Students are not expected to "teach" the topics from the reading. We will all learn the concepts together as a class. Therefore it is okay and encouraged for students to highlight questions or passages in the reading they want help understanding.


Students will complete a project during this course. They will be done in groups of size 1, 2, or 3. Projects may be one of two types:

  1. Reproduction studies. Take an existing result from a recent paper and attempt to reproduce the result with experimentation or theoretical analysis.
  2. Novel research. Propose and evaluate a new application, algorithm, or theoretical idea.

Broadly speaking, the expectations for course projects is that they will include preliminary results. If the results are promising, you are encouraged to continue pursuing the research direction, but that will not be graded. You are also welcome to incorporate your existing research interests into a project. More details about project requirements are forthcoming.



If any student needs special accommodations because of any disabilities, please contact the instructor during the first week of classes. Such students are encouraged to work with Tufts' Student Accessibility and Academic Resource Center ( to help coordinate accessibity arrangements.


  • 10%: Class attendance
  • 50%: Takeaway summaries
  • 20%: Project
  • 20%: Class leading

Based on the grading breakdown above, each student's final grade for the course will be determined by the final percentage of points earned. The grade ranges are as follows:

A: 93.3%–100%, A-: 90.0%–93.3%, B+: 86.6%–90.0%, B: 83.3%–86.6%, B-: 80.0%–83.3%, C+: 76.6%–80.0%,
C: 73.3%–76.6%, C-: 70.0%–73.3%, D+: 66.6%–70.0%, D: 63.3%–66.6%, D-: 60.0%–63.3%, F: 00.0%–60.0%.

Class Attendance

All students are expected to attend all lectures unless they have given sufficient notice for justifiable absences. Absence will be excused for reasons including health needs, conference attendance, family emergencies, and job-search interviews.

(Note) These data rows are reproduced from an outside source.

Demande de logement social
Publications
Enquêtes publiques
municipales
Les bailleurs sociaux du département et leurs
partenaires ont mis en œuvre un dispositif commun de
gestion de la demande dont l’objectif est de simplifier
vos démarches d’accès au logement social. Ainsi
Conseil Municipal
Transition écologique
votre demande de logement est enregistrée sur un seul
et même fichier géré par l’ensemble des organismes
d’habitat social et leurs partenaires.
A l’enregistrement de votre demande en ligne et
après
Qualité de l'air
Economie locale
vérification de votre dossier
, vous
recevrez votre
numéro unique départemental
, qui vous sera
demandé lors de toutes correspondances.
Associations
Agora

Retroactive permission will be granted for emergencies if you miss class on an attendance day but had a valid reason that you were unable to notify about (e.g., health reasons).

Academic Integrity

Students enrolled in this course are responsible for abiding by the academic integrity code in the Tufts Student Code of Conduct. For additional information about the code, please visit:

This course will have a zero-tolerance philosophy regarding plagiarism or other forms of cheating. Your homework assignments must be your own group's work, and any external source of code, ideas, or language must be cited to give credit to the original source. I am required to report any suspicion of academic misconduct to the Dean of Student Affairs Office without warning or discussing with the suspected students.

Standards of Community

Because the course will include in-class discussions, we will adhere to Tufts' Standards of the Tufts Community. For class discussions, one principle is most relevant:

Tufts University students demonstrate respect for themselves, for each other, and for the entire community. Respect includes promoting safety of all people and property. It also includes respecting the privacy and autonomy of all community members. In both the intellectual and social community, respect transcends disagreement to promote learning and understanding.

The remaining principles are also important, and we will take them seriously as a class.